Wir, Christine und Hendrik, sind beide Menschen, die ihre Arbeit lieben und lieben wollen. Wir haben uns auch über den Job kennengelernt, den wir eine Weile gemeinsam in derselben Agentur machten und der wie für uns geschaffen zu sein schien: Es war unheimlich viel Potential vorhanden, das Team war spitze und wir konnten ein paar großartige Projekte entwickeln und umsetzen, auf die wir heute noch stolz sind. Dafür haben wir auch mal einige Wochen bis in die Nacht im Büro gesessen und geklotzt – mit Begeisterung! Wir konnten unsere berufliche Leidenschaft voll ausleben und für eine Weile lief es richtig gut. Dann lief es eine Weile nicht ganz so gut. Und dann stellte sich heraus, dass für all das, was den Job für uns ausmachte, leider kein Platz mehr war und was so vielversprechend begonnen hatte, passte einfach nicht mehr zusammen.

Jetzt hätte es viele Möglichkeiten gegeben, von denen die meisten auf den ersten Blick auch sicherlich vernünftiger erschienen, als gleich eine eigene Agentur zu gründen. Nur hätte uns auf Dauer keine davon gereicht. Deshalb haben wir uns einen Traum erfüllt: Wir sind jetzt unser eigener Boss – also zu jeweils 50 Prozent.

Freiheit, Selbstständigkeit, Papierkram

Klar: Wir wussten, dass ein Riesenhaufen Arbeit auf uns zukommt. Und wir wurden nicht nur einmal gewarnt: „Selbstständig kommt von selbst und ständig.“ Wir würden die ersten Jahre kaum noch Freizeit haben und wenn doch, dann hätten wir trotzdem immer unser Unternehmen, unsere Arbeit im Kopf.

Na und? Wie schon gesagt: Wir erfüllen uns hier einen Traum!

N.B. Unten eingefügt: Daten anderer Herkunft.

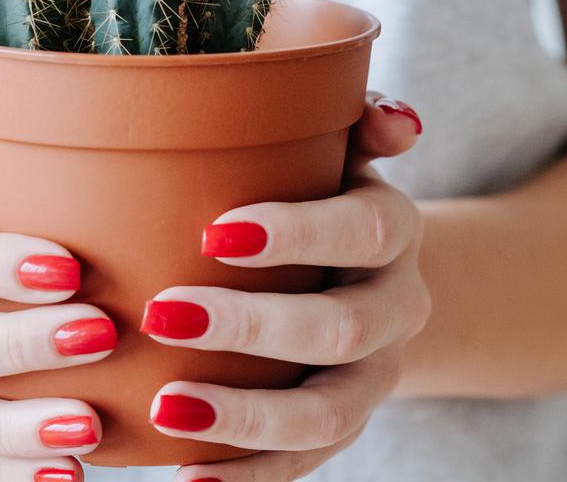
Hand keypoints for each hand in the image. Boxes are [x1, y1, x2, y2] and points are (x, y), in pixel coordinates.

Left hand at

Was, wenn nicht das, könnte die Mühe wert sein? Und in unserer Branche ist es normal – naja, zumindest nicht ungewöhnlich – viel von der Arbeit ständig irgendwie im Hinterkopf mit sich rumzuschleppen. Die besten Ideen kommen wirklich unter der Dusche. Oder auf dem Sofa. Oder am Tresen.

Dazu kommt noch, dass das hier eine dieser Gelegenheiten ist, die zu gut sind, um sie einfach verstreichen zu lassen, weil man sonst in 20 Jahren wehmütig daran zurückdenken und seufzen würde: Ach, hätte ich damals doch …

Der Pizza-mit-Käserand-Job

Aber das Beste ist (man kann es nicht oft genug wiederholen): Wir lieben diesen Job! Wir brauchen unsere Freizeit nicht, um uns zur Abwechslung mit etwas beschäftigen zu können, das uns Spaß macht. Der Feierabend ist nicht der Hoffnungsschimmer, an den wir uns Tag für Tag klammern, um uns irgendwie durch den Arbeitstag zu bringen. Nein, dieser Job ist wie die weltbeste Pizza und der Feierabend ist der fette Käserand. Welcher Job könnte geiler sein? Welche Entscheidung hätte besser sein können?